The Paradox of the Perfect Dashboard
With the rise of MES (Manufacturing Execution Systems), factories are now filled with charts, indicators, digital traffic lights, and colorful trends. And that’s great — but only if what you see actually reflects what’s happening.
The problem? Many dashboards are designed to "look clear" — not to be useful. That’s where the deception begins.
The 5 Most Common MES Visualization Traps
1. KPIs That Are Too Generic (and Therefore, Useless)
Showing only OEE, scrap rate, and cycle time is like reviewing a movie based on the title alone. Without context, you don’t know why performance is good or bad, or what to do next.
🛠 Solution: Introduce custom KPIs that reflect your real value drivers — like setup time variability, material complexity, or operator load.
2. Beautiful, But Static Dashboards
Dashboards that always show the same data, in the same way, become background noise. Worse: they can hide significant changes or anomalies.
🛠 Solution: Use dynamic dashboards that adapt to shifts, departments, or production types — and highlight real-time anomalies.
3. Over-Reliance on Traffic Lights
Green is comforting. But sometimes it's a false sense of security. A machine may be running and "green," but producing with the wrong setup. Result? Scrap coming soon — even though the dashboard looks fine.

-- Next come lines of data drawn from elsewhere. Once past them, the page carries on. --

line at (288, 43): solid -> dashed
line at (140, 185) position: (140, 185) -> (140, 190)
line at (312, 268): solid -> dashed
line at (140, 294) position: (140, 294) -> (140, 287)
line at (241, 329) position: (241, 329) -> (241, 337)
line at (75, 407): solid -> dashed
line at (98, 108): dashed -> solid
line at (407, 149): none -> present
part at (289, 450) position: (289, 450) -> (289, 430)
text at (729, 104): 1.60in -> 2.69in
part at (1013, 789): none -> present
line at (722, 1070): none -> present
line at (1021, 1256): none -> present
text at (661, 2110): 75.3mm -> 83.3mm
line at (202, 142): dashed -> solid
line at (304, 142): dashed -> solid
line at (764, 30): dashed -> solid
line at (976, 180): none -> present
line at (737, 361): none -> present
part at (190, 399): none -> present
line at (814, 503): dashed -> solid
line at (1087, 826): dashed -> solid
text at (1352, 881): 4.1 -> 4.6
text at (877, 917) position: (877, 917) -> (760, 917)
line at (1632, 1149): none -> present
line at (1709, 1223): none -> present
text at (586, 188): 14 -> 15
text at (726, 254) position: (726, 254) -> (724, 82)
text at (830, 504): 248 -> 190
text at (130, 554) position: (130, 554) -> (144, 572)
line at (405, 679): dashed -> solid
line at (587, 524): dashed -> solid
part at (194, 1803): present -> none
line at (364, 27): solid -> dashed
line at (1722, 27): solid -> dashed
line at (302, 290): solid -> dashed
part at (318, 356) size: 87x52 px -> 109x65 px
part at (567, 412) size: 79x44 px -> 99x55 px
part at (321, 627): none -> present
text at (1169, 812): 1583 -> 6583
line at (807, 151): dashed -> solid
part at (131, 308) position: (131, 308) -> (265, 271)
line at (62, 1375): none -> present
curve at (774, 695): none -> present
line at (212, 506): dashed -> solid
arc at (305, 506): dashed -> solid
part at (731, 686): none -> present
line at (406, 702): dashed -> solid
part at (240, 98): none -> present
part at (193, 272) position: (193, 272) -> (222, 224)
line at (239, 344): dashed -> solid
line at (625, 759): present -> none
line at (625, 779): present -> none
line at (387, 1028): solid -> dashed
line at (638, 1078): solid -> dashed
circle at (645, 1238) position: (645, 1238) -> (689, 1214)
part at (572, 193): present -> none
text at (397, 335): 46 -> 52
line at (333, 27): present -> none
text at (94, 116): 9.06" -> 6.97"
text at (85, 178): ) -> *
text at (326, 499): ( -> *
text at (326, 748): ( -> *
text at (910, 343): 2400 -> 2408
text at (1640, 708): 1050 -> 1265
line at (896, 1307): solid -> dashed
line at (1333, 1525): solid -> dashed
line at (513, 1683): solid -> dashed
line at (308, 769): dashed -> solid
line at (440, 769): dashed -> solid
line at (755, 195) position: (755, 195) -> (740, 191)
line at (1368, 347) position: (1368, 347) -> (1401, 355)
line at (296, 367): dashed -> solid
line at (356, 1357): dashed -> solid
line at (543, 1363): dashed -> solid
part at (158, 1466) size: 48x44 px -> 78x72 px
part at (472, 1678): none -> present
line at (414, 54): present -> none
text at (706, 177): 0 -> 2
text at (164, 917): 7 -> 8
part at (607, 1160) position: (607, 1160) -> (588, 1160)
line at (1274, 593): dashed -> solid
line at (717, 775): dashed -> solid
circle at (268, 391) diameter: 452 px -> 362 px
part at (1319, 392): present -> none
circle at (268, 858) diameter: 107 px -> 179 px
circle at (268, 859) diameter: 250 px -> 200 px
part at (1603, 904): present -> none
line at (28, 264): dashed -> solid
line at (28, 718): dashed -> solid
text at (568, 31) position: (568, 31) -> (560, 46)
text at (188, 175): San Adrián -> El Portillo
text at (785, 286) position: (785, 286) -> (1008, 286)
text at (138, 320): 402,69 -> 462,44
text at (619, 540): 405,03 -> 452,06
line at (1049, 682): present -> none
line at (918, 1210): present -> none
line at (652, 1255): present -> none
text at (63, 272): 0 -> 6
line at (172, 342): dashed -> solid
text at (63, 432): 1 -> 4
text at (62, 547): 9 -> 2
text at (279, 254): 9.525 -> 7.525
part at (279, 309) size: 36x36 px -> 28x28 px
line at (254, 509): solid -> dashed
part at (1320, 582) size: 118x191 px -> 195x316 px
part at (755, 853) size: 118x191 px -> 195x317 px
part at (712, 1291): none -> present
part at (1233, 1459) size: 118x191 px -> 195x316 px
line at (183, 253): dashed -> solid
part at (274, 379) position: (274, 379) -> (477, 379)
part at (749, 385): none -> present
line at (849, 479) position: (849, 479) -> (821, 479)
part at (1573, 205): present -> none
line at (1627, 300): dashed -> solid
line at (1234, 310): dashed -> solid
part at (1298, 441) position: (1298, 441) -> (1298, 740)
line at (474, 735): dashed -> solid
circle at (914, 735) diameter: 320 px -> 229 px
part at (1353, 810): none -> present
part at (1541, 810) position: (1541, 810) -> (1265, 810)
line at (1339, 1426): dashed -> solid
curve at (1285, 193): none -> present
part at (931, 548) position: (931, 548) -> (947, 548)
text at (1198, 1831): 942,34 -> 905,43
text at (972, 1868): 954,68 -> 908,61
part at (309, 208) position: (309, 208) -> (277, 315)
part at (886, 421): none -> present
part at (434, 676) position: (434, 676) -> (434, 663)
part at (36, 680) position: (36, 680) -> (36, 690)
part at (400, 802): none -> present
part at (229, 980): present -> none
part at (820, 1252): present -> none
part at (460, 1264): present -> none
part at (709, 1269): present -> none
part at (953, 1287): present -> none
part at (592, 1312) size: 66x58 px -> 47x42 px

🛠 Solution: Combine qualitative and quantitative indicators, and implement smart alerts that flag inconsistencies even when KPIs appear normal.
4. No Cause-Effect Clarity
"Production below target" is a number — but what's behind it? Without connecting KPIs to process variables, we can’t act effectively.
🛠 Solution: Build cause-effect chains in your reports. Go beyond the "what" and surface the "why" — and who needs to respond.
5. Designed for Management, Not for People Who Operate
A dashboard with 20 KPIs might work for a director — but it's useless for a line operator. Likewise, a hyper-technical view won’t help executives.
🛠 Solution: Create role-based dashboards: operational for operators and supervisors, tactical for production managers, strategic for leadership.
A Good Dashboard Doesn’t Show Everything — Just What Matters
The truth is: an effective dashboard isn’t the one with more data, but the one that drives better actions. Think of it like a car dashboard — quick to read, relevant, and alerting you only when necessary.
3 Questions to Spot a Lying Dashboard
❓ Does this dashboard help someone make a concrete decision?
❓ Am I seeing just a symptom, or also its causes?
❓ If a metric changes, do I know who should act and how?
If the answer is “no,” you're likely looking at a dashboard that’s beautiful... but dishonest.
Conclusion: Visualization Is Power — But Only When Done Right
In today’s fast, complex manufacturing world, seeing clearly is the first form of control. But seeing poorly is worse than seeing nothing at all.
A modern MES must provide smart, contextual, and customizable dashboards. It’s not just about “showing data,” but about building real operational guidance tools.